Global Advocate for Justice and Cultural Heritage
Tasoula Hadjitofi has spent over three decades reshaping how the world understands cultural heritage, not as art, but as evidence of identity, witness to injustice and a frontline in the global fight for human dignity. Her advocacy was born not in a museum, but in exile; when, as a 15-year-old refugee from Famagusta, Cyprus she witnessed the loss not just of her home, but of her history.
She is best known as “The Icon Hunter“, the woman who led the recovery of millions in looted religious artifacts during the 1997 Munich Case. But Tasoula’s work started way before 1997, as early as 1987, and her vision reaches far beyond restitution. She argues that when cultural heritage is stolen, trafficked, or destroyed whether in Cyprus, Iraq, Syria, or Ukraine, it is not simply a crime against property, but a deliberate act of erasure. Such acts silence memory, weaken national identity, and often serve as instruments of political violence.
Tasoula has worked to transform this reality. Through her NGO Walk of Truth, she exposed international networks profiting from cultural crimes and amplified the voices of affected communities.
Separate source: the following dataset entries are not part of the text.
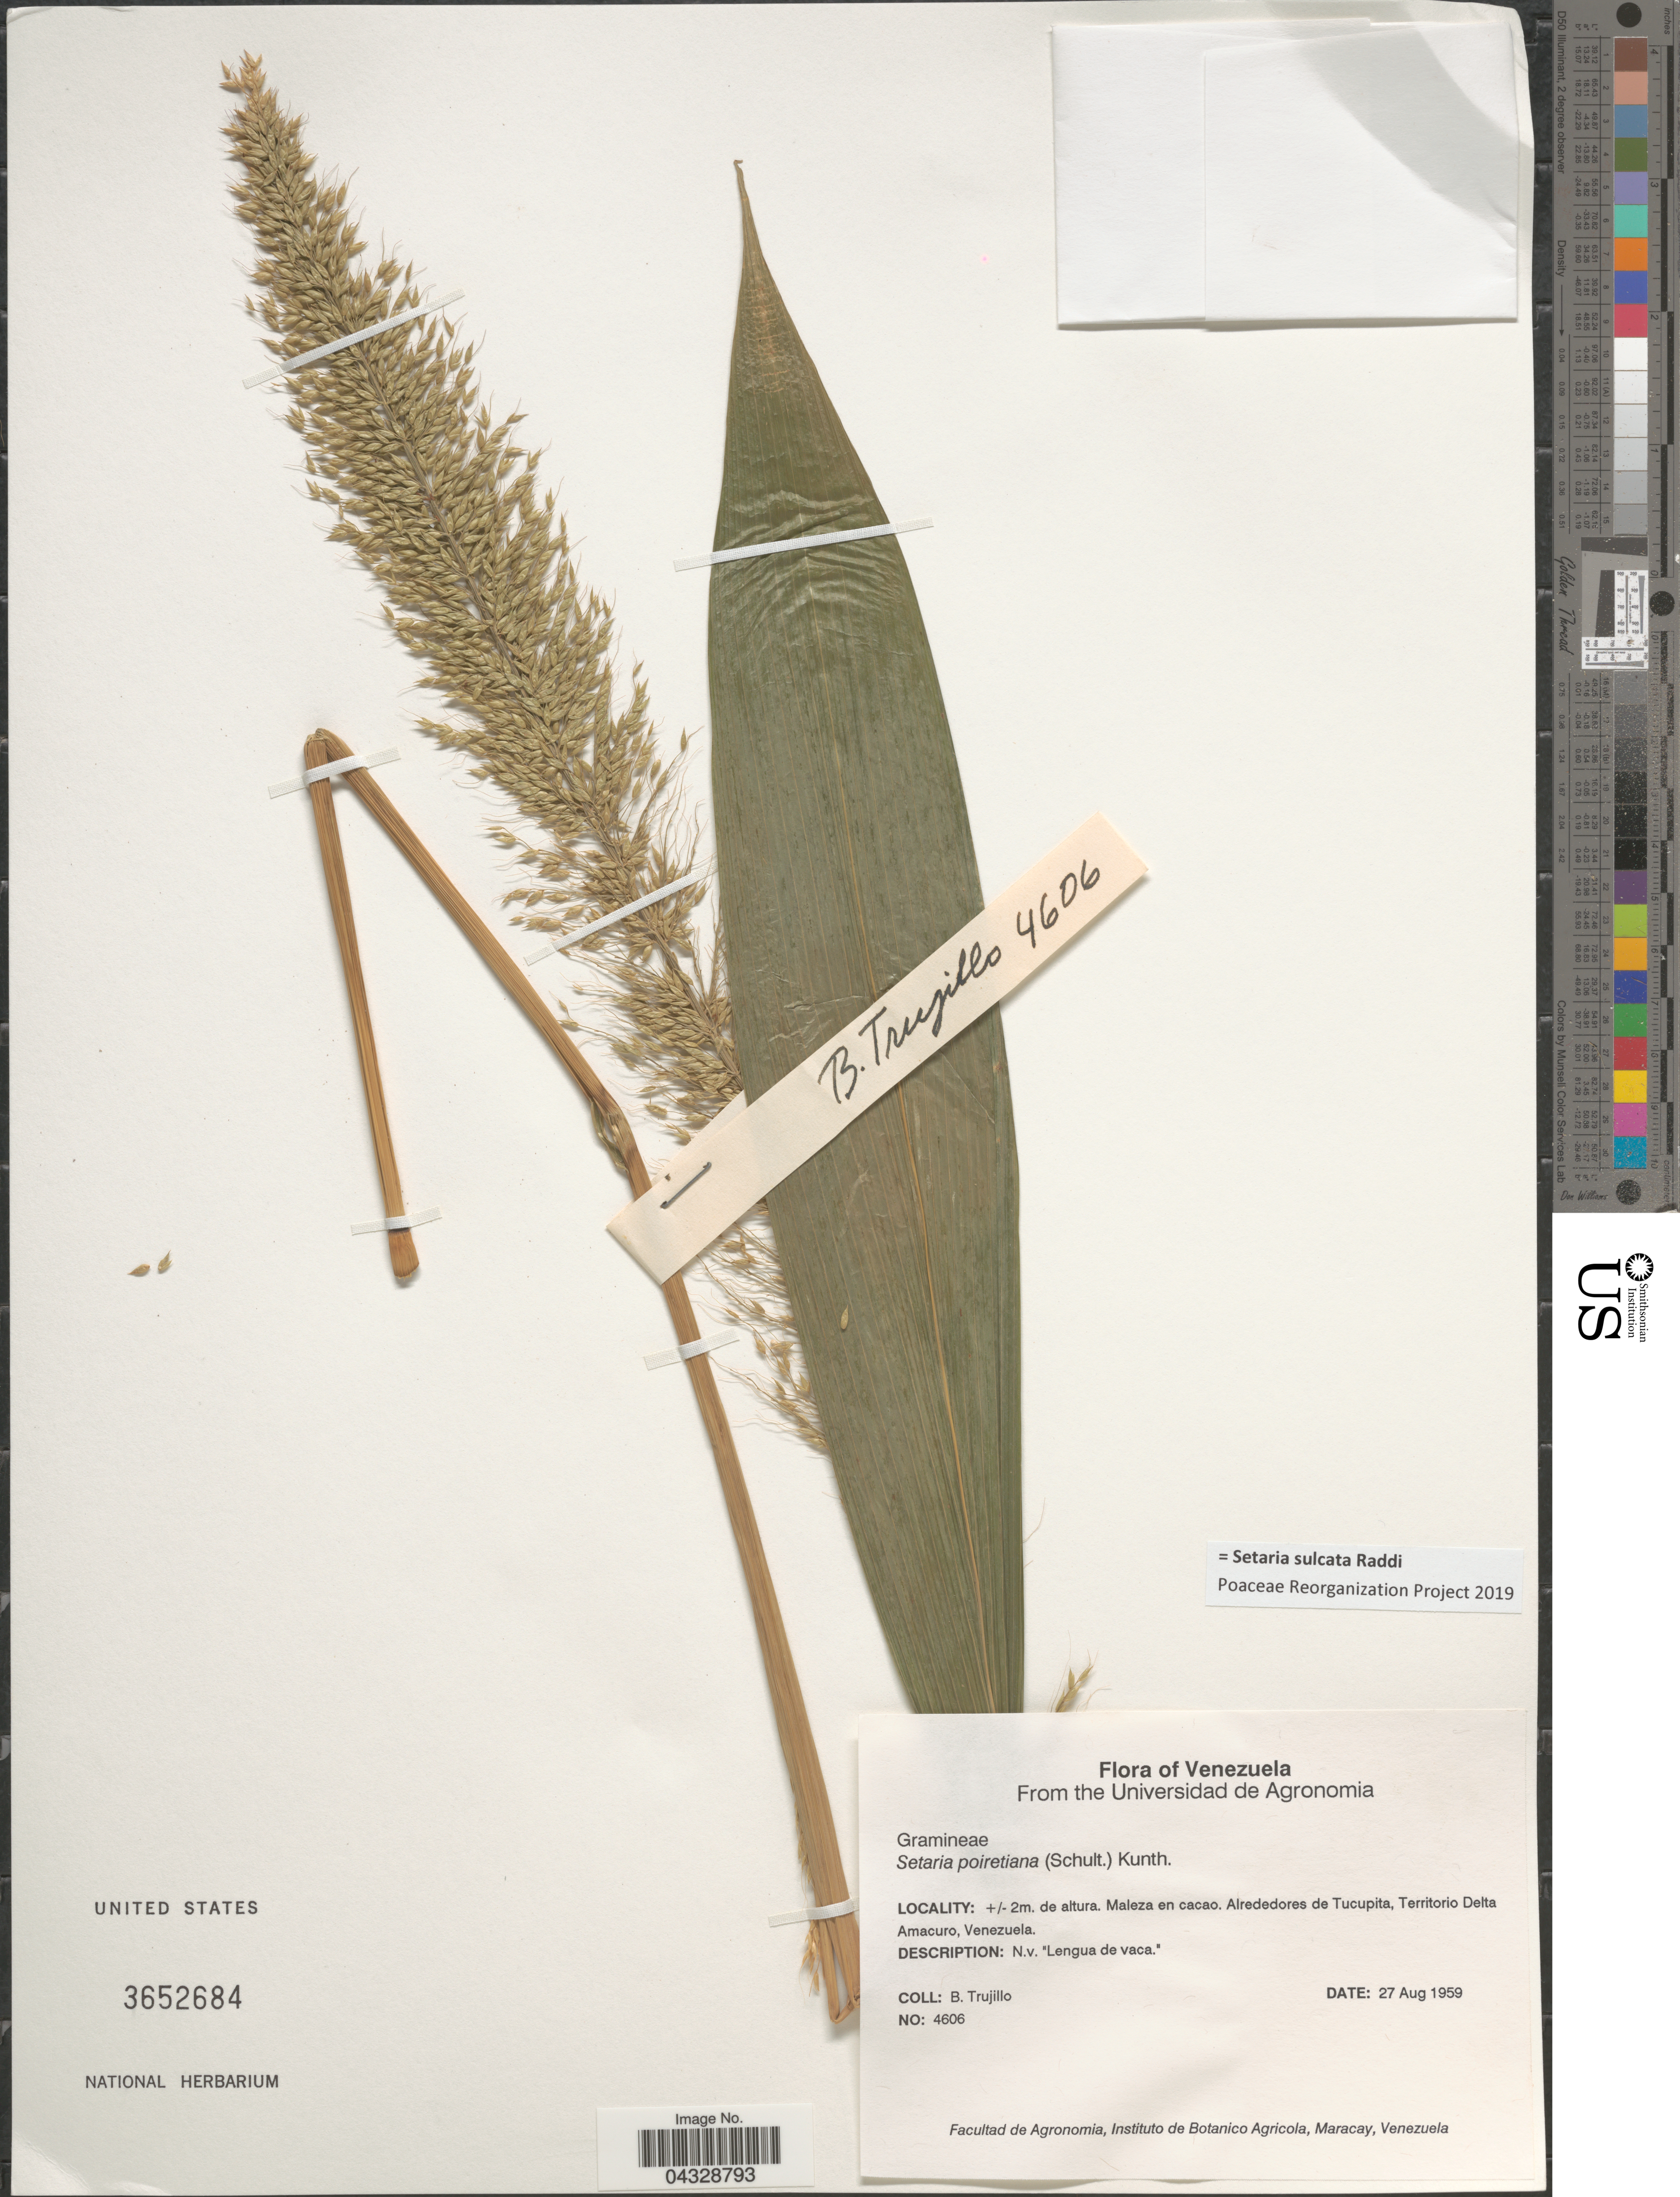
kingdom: Plantae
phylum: Tracheophyta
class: Liliopsida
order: Poales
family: Poaceae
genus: Setaria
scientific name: Setaria sulcata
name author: Raddi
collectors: B. Trujillo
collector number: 4606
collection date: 1959-08-27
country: Venezuela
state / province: Delta Amacuro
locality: Maleza en cacao. Alrededores de Tucupita.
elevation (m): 2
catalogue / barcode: US 3652684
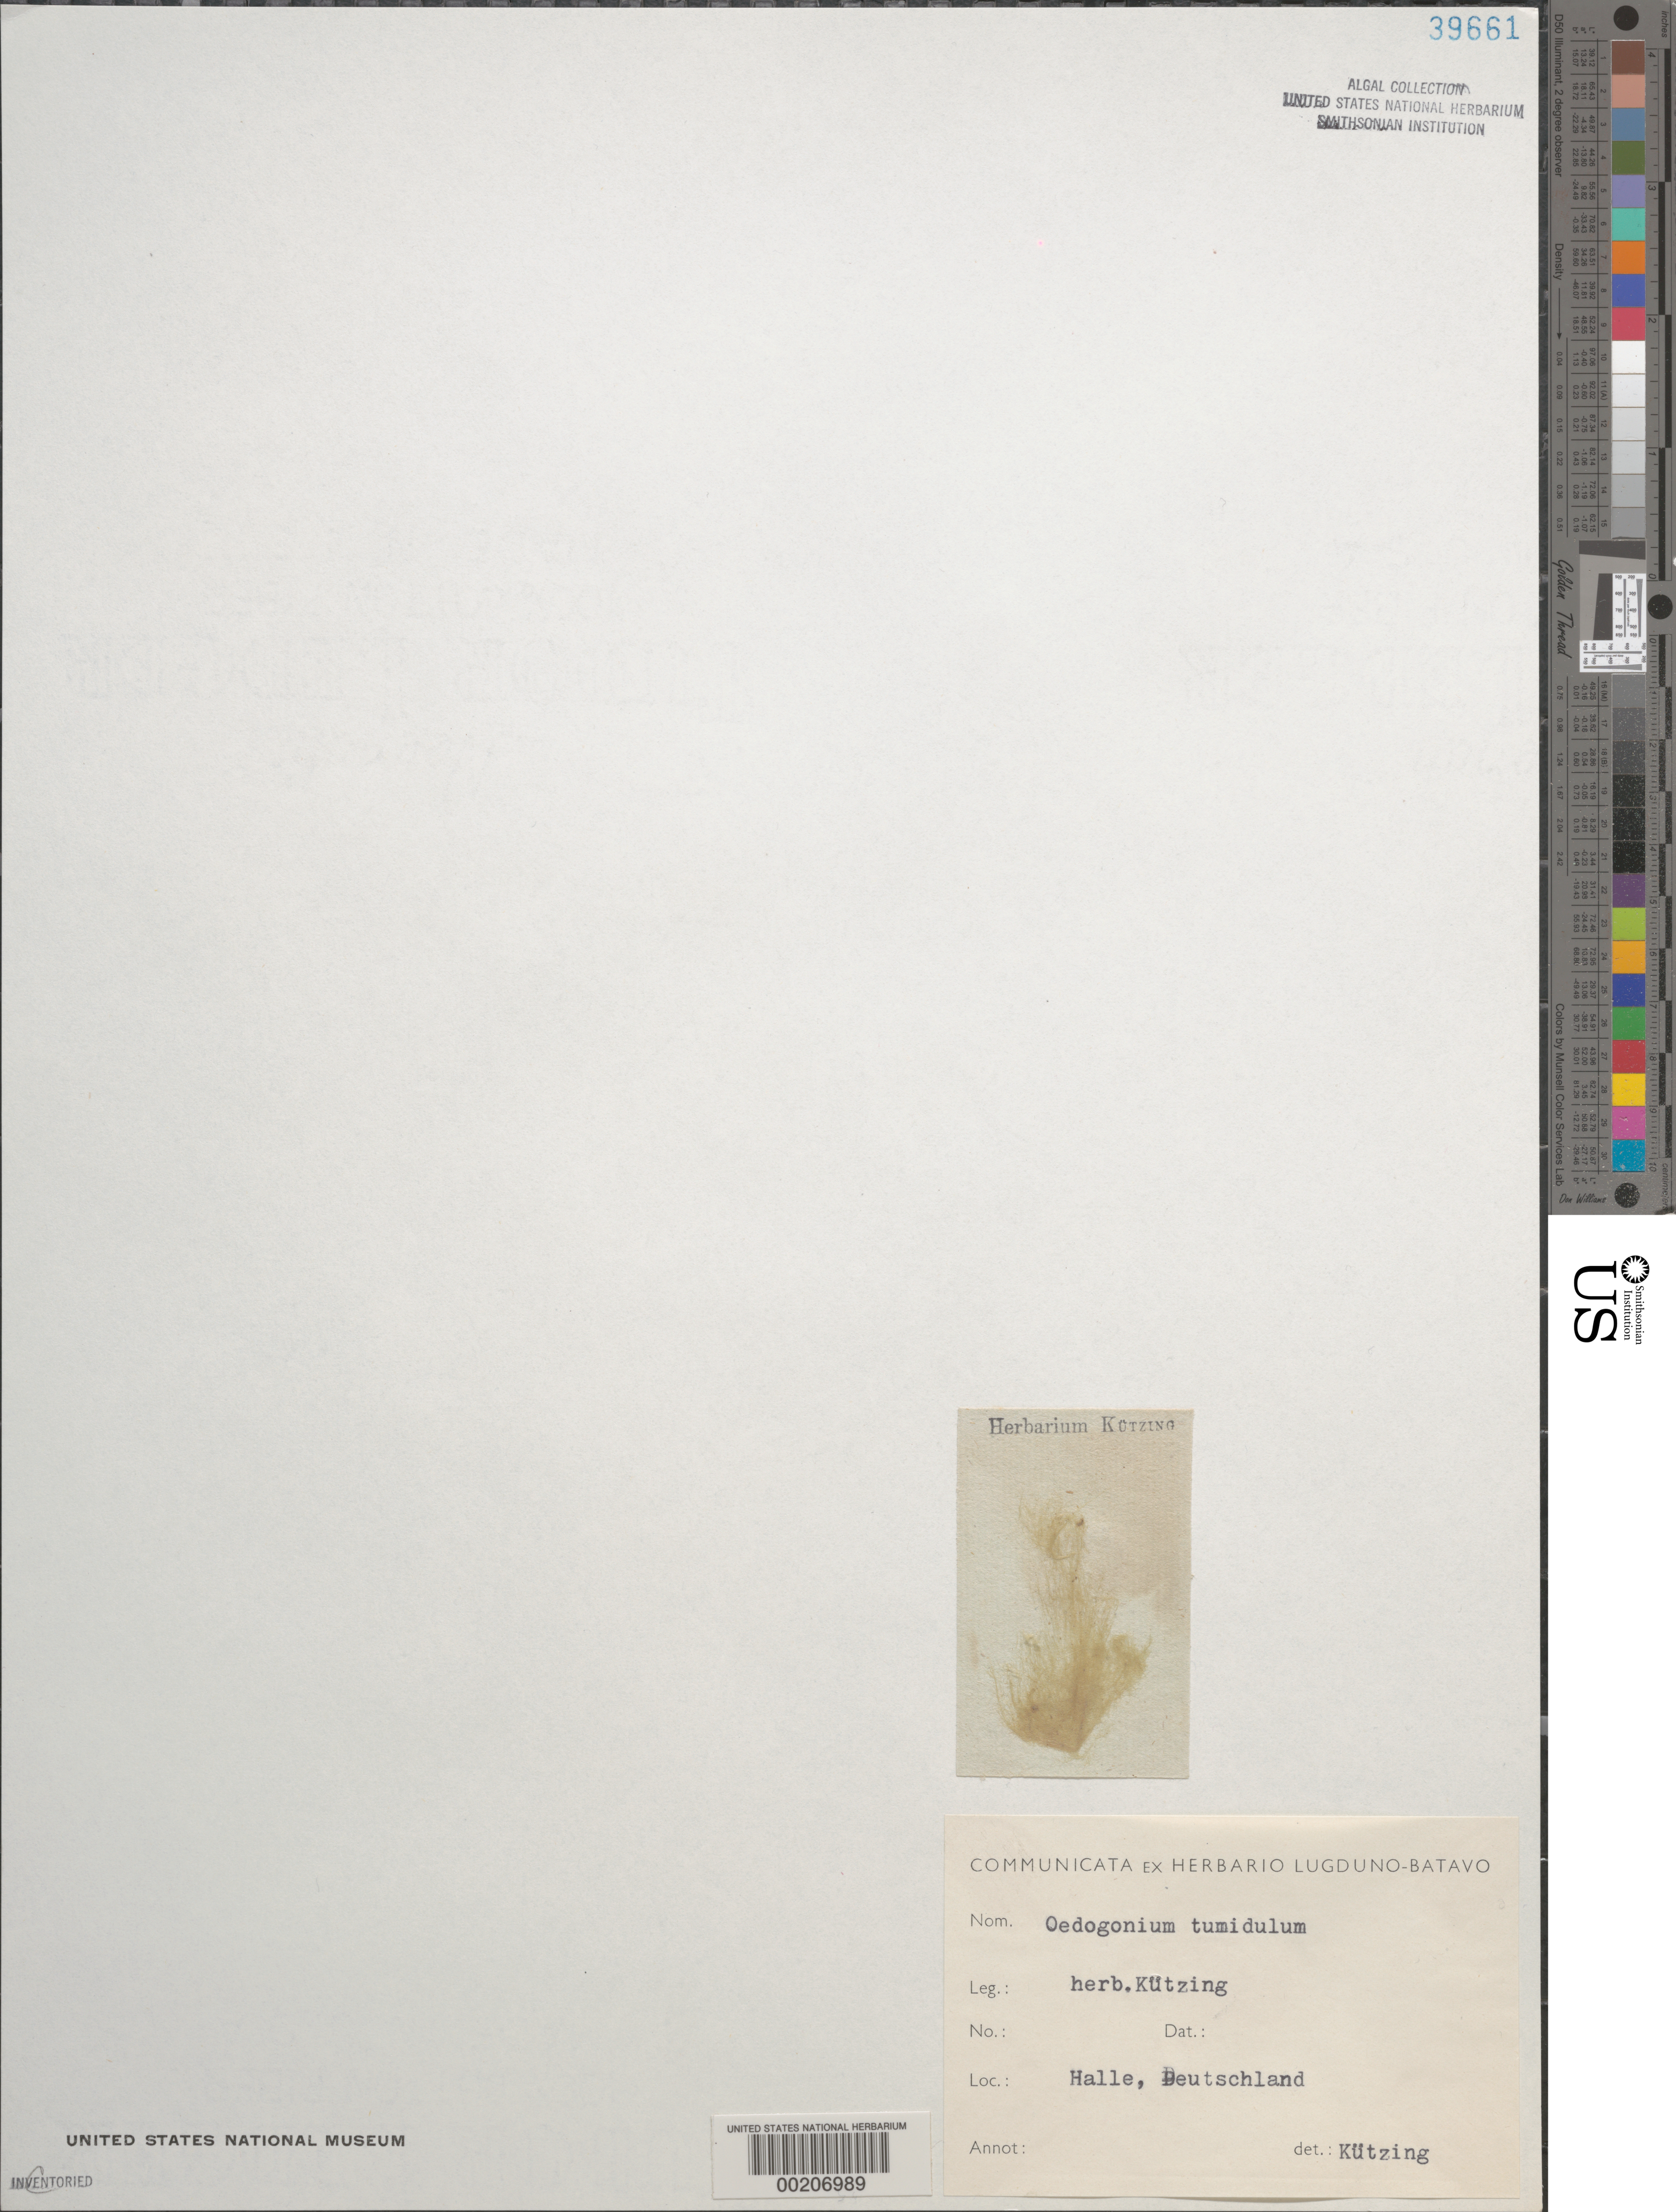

And in 2025, she established the Cultural Heritage Protection Foundation in the UK, a policy-focused initiative that helps post-conflict societies rebuild dignity through legal and educational tools tied to heritage protection.
Her global advocacy is built not on abstract ideals, but on the belief that justice and cultural survival are inseparable. To defend cultural heritage is not to preserve the past, it is to protect the future of peoples, identities, and nations under threat.